[Sub ID 4793] Disrupting Pathways to Disadvantage (Griffith University)
Submission ID: 4793
Organisation name: Griffith University
Contact name: Prof Lesley Chenoweth AO
State: QLD
Which priority group of the Try, Test and Learn Fund does your idea support?
Young carers, Young parents, Young students at risk of long-term unemployment
What need or issue are you trying to address?
Long-term welfare dependency is often associated with pathways towards long-term disadvantage that all of the nominated priority groups travel. For the target cohorts, this disadvantage can be mapped across the life cycle from birth through to adulthood. The missing of early milestones and opportunities, lack of readiness for school, poor educational outcomes, disengagement and lack of work skills compounds over time and leads to long term unemployment, welfare dependency and, disturbingly, intergenerational effects for subsequent generations, creating ‘welfare dependent’ identities in the absence of other adult modelling.
Disrupting these pathways to disadvantage requires potent and sustained strategies that halt these compounding effects and supplant them with innovative interventions that establish positive pathways towards improving capacity to work and workforce participation beyond simple job-readiness courses.
Prior studies by Griffith researchers and others from many disciplines have shown that, in areas such as the City of Logan, many people are entrenched in pathways of disadvantage.
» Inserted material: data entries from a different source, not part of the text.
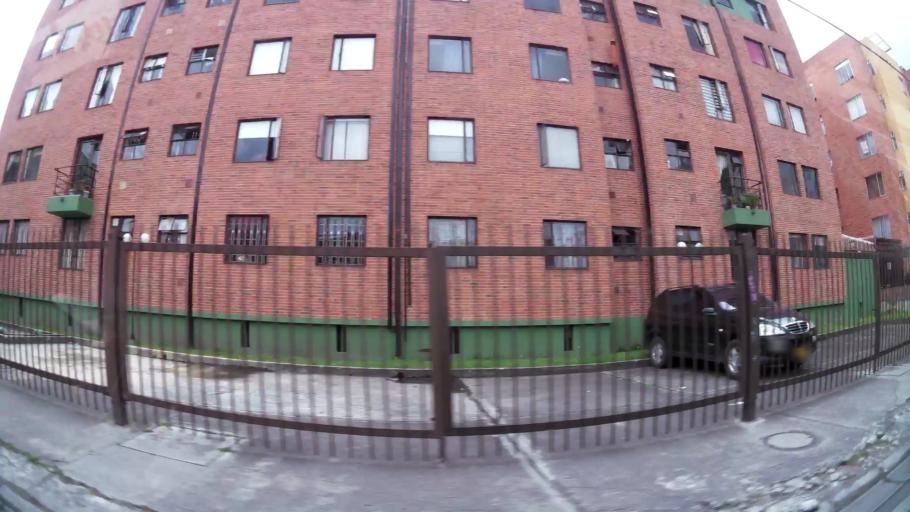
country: CO
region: Cundinamarca
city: Cota
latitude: 4.7472
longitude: -74.0501
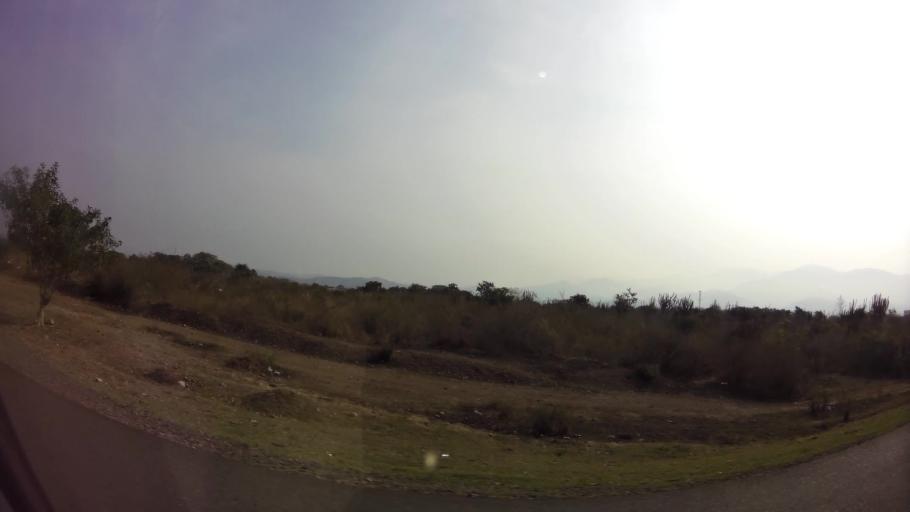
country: HN
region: Comayagua
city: Comayagua
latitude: 14.4288
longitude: -87.6407
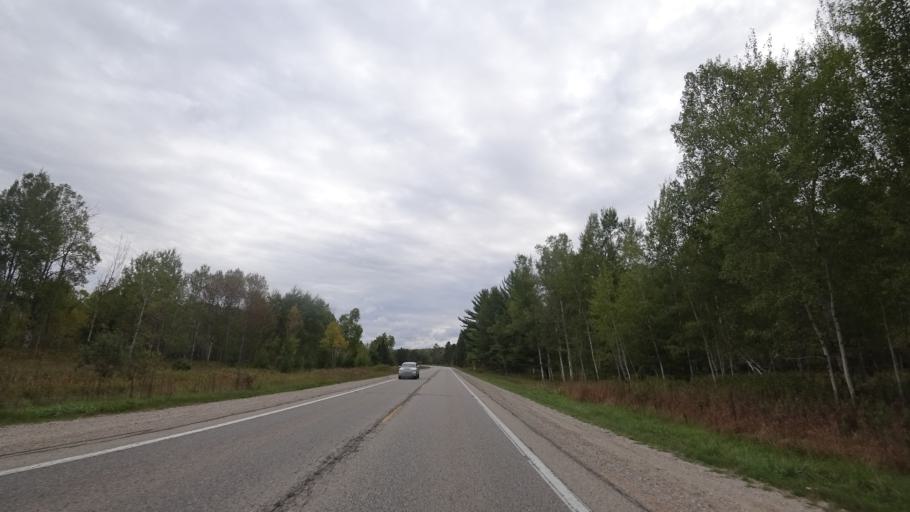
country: US
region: Michigan
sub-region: Charlevoix County
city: Boyne City
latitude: 45.2174
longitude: -84.9241
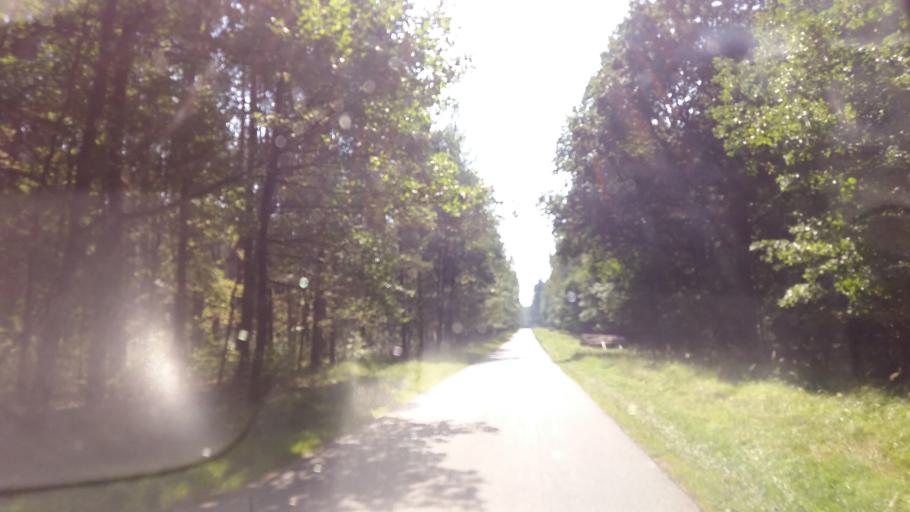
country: PL
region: West Pomeranian Voivodeship
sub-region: Powiat walecki
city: Czlopa
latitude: 53.0891
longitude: 15.9305
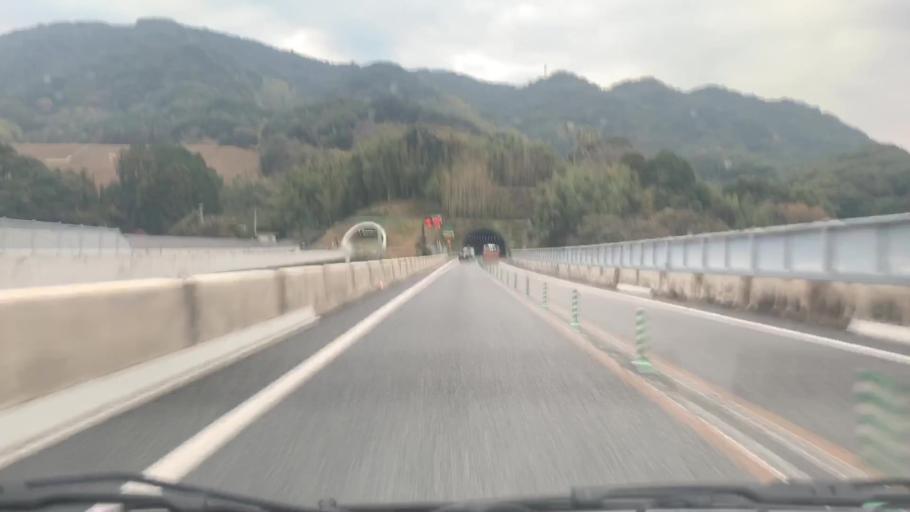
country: JP
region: Nagasaki
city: Obita
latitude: 32.8004
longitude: 129.9650
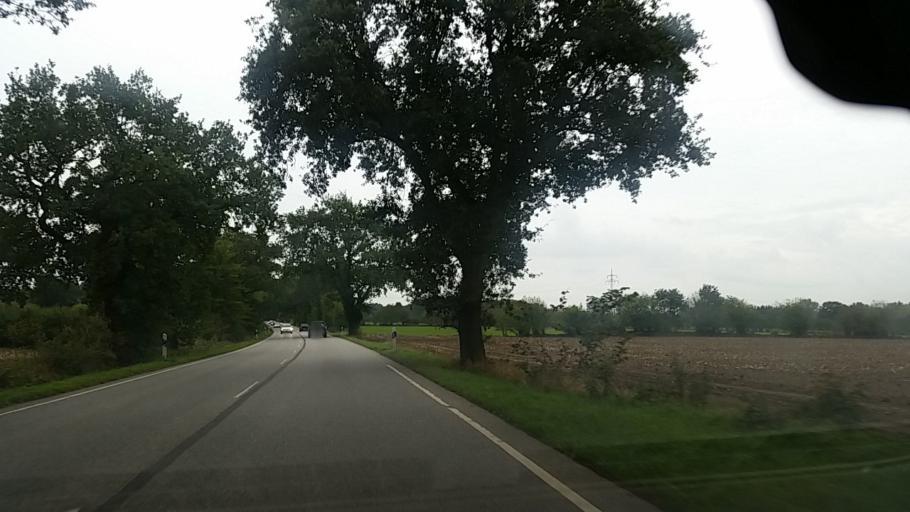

Broadening the range of accessible services can contribute to reframing of identity development to one of a contributing citizen within a broad-based collaborative framework that mobilises the collective resources of multiple organisations, enabling more efficient delivery.
What is your idea?
The objectives of Disrupting Pathways to Disadvantage are to assist individuals within the priority groups by:
• Improving capacity to participate in social and economic life independent of welfare
• Empowering through knowledge and sense of purpose beyond acquisition of job-ready skills
• Providing advocacy and leadership to better understand complex communities
• Developing localised, place-based initiatives to respond to specific issues
• Developing a rigorous, shared and coordinated data and research platform, that can be harnessed to evaluate and learn to inform and improve Government policy
• Facilitating strategic learning and continuous adaptation at the policy, organisational and network level
Griffith University already has considerable cross-disciplinary expertise in designing and delivering appropriate programs and partnerships, including:
1. The Parents under Pressure program is backed by 10 years of research evidence and has been successful in Australia and internationally. The program targets young parents and carers facing difficult circumstances that impact family functioning.
2. The Financial Literacy program addresses the growing importance of financial education, particularly among young Indigenous Australians vulnerable to poor financial decision-making.
3. The Creating Pathways to Prevention program strengthens development systems for children placed in ethnically diverse, socially disadvantaged and high crime suburbs, to reduce youth crimes and promote human and community development.
Our partnership will disrupt pathways to disadvantage for the priority groups by adapting what we have learned from these and other interventions within a unique approach already used by Griffith University. A social emotional learning (SEL) framework will provide leadership development and service engagement within their community, leading to evolution of support networks. Our approach integrates a novel learning environment that makes integrated place-based knowledge available to participants, providers, researchers and policy-makers.